Saya ambil contoh berita di surat kabar Bataviaasch Nieuwsblad dan Het
Niuews van den Dag voor Nederlandsch-Indie. Pada hari yang sama, 31
Desember 1904, dua surat kabar itu menurunkan daftar orang-orang yang
meninggal di tahun 1904. Di situ Kartini disebut dengan nama "Raden Ajoe
Djojo Adiningrat Kartini, echgenoote van den Regent van Rembang".
Narasi Kartini mulai dianyam canggih menyusul penerbitan surat-surat
Kartini yang diterbitkan oleh JH Abendanon pada 1911. Surat-surat itu
diterbitkan di Belanda di bawah judul "Door Duisternis Tot Licht".
Buku itu dengan cepat direspons publik, mula-mula di Belanda lalu
merembet ke Hindia-Belanda. Ulasan buku itu banyak ditulis di surat
kabar di Belanda, iklan-iklan tentang buku itu tersebar di banyak surat
kabar. Saya menemukan sepucuk iklan yang menjual buku Kartini di surat
kabar De Tijd (The Times) pada Juni 1911.

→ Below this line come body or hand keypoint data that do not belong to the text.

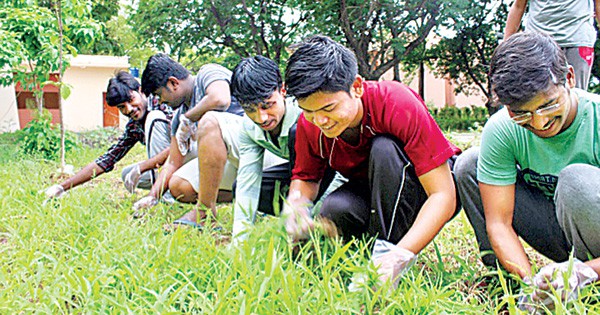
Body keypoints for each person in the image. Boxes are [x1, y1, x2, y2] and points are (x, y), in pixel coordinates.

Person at [282, 35, 461, 287]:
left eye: (329, 109)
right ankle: (370, 257)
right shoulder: (309, 125)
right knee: (334, 209)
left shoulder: (396, 102)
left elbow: (443, 195)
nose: (320, 120)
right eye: (309, 111)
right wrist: (296, 208)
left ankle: (385, 259)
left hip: (423, 188)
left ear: (356, 87)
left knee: (384, 149)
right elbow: (305, 178)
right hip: (370, 191)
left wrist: (397, 258)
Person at [454, 32, 599, 310]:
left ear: (569, 78)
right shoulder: (501, 129)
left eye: (548, 105)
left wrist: (585, 272)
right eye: (521, 113)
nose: (540, 122)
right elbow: (498, 222)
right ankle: (506, 281)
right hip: (557, 232)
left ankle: (589, 285)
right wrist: (532, 286)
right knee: (470, 164)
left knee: (575, 181)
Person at [230, 55, 339, 240]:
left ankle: (310, 218)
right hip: (298, 176)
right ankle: (295, 219)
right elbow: (248, 182)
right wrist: (240, 240)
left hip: (332, 173)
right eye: (250, 109)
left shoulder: (308, 114)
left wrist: (321, 210)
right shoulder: (248, 128)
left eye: (267, 105)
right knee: (242, 187)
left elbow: (341, 169)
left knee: (297, 134)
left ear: (282, 91)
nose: (261, 118)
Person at [134, 53, 245, 230]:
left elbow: (220, 99)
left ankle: (203, 212)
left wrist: (190, 118)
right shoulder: (179, 117)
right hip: (230, 164)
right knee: (178, 185)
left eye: (159, 94)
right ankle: (250, 197)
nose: (161, 102)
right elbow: (172, 162)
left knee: (209, 121)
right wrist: (152, 197)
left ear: (173, 83)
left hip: (252, 149)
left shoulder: (207, 74)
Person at [43, 71, 172, 200]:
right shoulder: (135, 126)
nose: (128, 109)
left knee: (154, 118)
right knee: (127, 174)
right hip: (172, 170)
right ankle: (173, 190)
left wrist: (143, 167)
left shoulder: (162, 102)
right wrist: (62, 187)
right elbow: (107, 159)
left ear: (140, 90)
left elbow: (182, 143)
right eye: (122, 107)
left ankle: (164, 197)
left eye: (131, 100)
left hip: (186, 160)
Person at [504, 0, 600, 90]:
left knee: (576, 96)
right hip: (537, 43)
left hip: (577, 41)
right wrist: (504, 49)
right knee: (534, 96)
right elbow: (518, 6)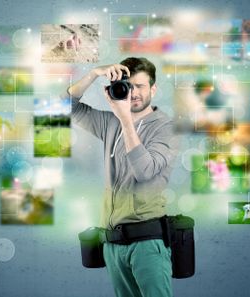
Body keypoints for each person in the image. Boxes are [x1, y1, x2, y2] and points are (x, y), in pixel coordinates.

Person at [68, 57, 177, 297]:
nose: (134, 93)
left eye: (141, 86)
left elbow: (145, 171)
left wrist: (126, 118)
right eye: (130, 86)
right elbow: (64, 106)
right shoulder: (110, 123)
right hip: (113, 244)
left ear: (153, 89)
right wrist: (95, 73)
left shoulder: (165, 127)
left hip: (147, 243)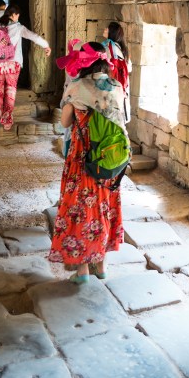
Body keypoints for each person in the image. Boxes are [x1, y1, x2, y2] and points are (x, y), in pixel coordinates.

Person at [49, 41, 127, 283]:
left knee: (80, 209)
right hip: (110, 156)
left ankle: (82, 270)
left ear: (83, 63)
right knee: (104, 206)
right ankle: (101, 266)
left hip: (82, 157)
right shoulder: (116, 86)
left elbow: (64, 123)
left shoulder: (76, 87)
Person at [0, 3, 51, 131]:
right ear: (14, 15)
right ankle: (7, 121)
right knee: (10, 92)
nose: (18, 18)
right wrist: (46, 45)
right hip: (12, 64)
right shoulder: (18, 27)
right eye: (17, 16)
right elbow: (34, 37)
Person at [102, 21, 132, 123]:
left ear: (112, 32)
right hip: (122, 88)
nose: (105, 29)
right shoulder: (123, 49)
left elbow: (105, 67)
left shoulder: (109, 47)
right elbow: (129, 68)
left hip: (111, 87)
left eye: (107, 28)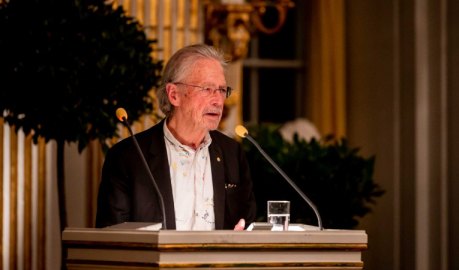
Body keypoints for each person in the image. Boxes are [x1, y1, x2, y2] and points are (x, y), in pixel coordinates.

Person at [95, 44, 256, 230]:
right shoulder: (128, 157)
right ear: (174, 95)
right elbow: (111, 238)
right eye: (207, 89)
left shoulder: (232, 153)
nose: (218, 100)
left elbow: (248, 223)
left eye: (221, 90)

Respons positif atas penerbitan buku itu bisa dirangkum dalam kalimat:
"Lihatlah, kami orang Belanda juga bisa melahirkan pribadi pintar dan
tercerahkan". Belanda memang berkepentingan memunculkan pribadi maju
dari negeri jajahan demi kepentingan kampanye politik etis mereka, untuk
membuktikan bahwa pemerintah kolonial mereka tidak kalah dengan Inggris
di India dalam hal memajukan rakyat terjajah.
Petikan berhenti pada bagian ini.